Before 1913, Berry used the married name Mrs. M. A. B. Smith. At this time, she was the corresponding secretary of the Women's Auxiliary, General Baptist State Convention of Texas, and ran the Missionary Training School of Guadalupe.

Smith married William Handy Fuller in 1914, taking his last name. They were together until his death in 1941. Later, in 1932, they would purchase and run the N.W. Rhambo Funeral Parlor and a funeral home. The Fullers were known for taking in orphans and providing education for young people and educated them both at her home and abroad. Margaret Taylor Simms was orphaned at the age of 13 and came to live with Fuller. Simms would go on to work at Fisk as a dean. Maude Fuller George of Liberia graduated from the Florida Normal and Industrial Institute in 1943.

She became the secretary to the Woman's Auxiliary of the National Baptist Convention in 1916 and then became president in 1928. She wrote literature for missionaries, including Guides for Home and Foreign Missionary Societies. She also founded and edited the national newspaper, the Woman's Helper.

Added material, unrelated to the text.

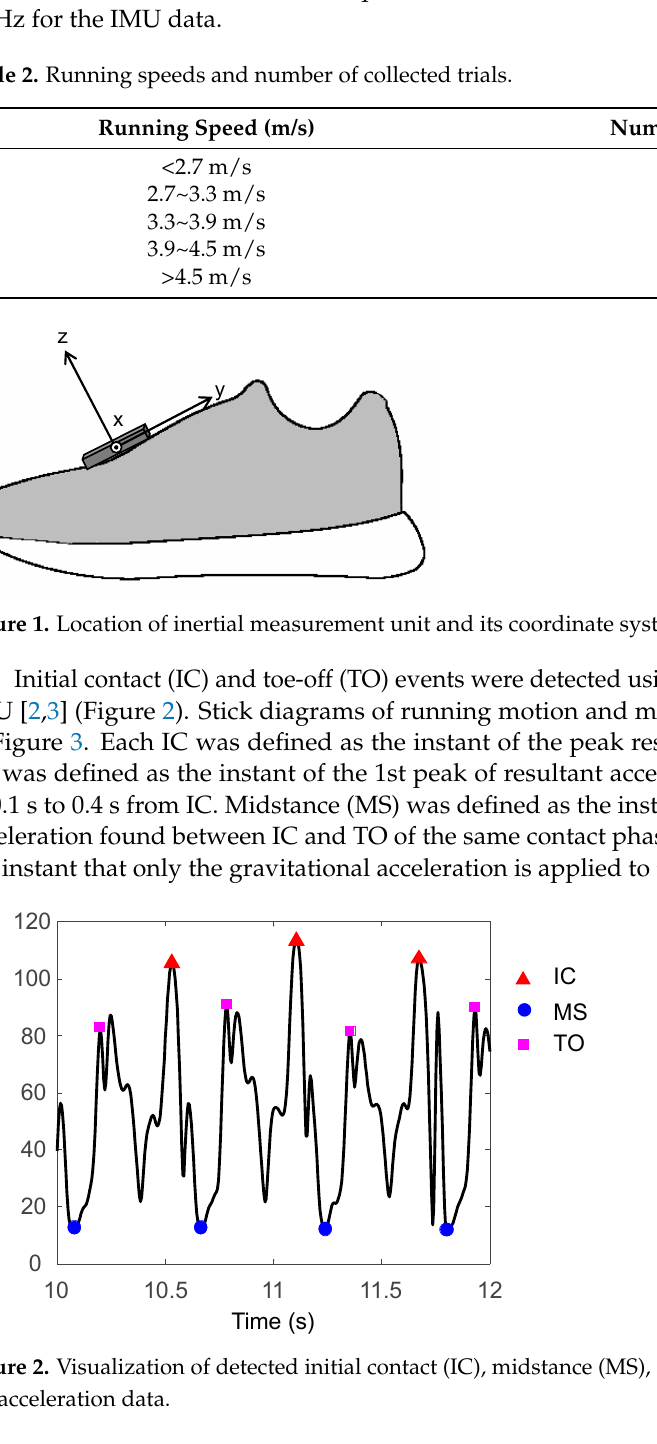
Figure 2. Visualization of detected initial contact (IC), midstance (MS), and toe-off (TO) events using the acceleration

Fuller raised the money to build a mission in Liberia in 1944. She went on several missions to Africa, including the one that secured the land for the permanent mission in Liberia. She also gave speeches and spoke about her missionary work around the country.

In 1954, she was given an honorary humanities degree and a doctorate from the Union Baptist Theological Seminary. Fuller retired as the president of the Woman's Auxiliary of the National Baptist Convention in 1968 and became the president emeritus.

Fuller died at the age of 103 on January 26, 1972, in her home in Lockhart. She is buried in Austin in the Evergreen Cemetery. She was fondly called "Mother Fuller" or "Aunt Maude" by people who knew her. The prayer room of the Ebenezer Baptist Church in Austin is named after Fuller.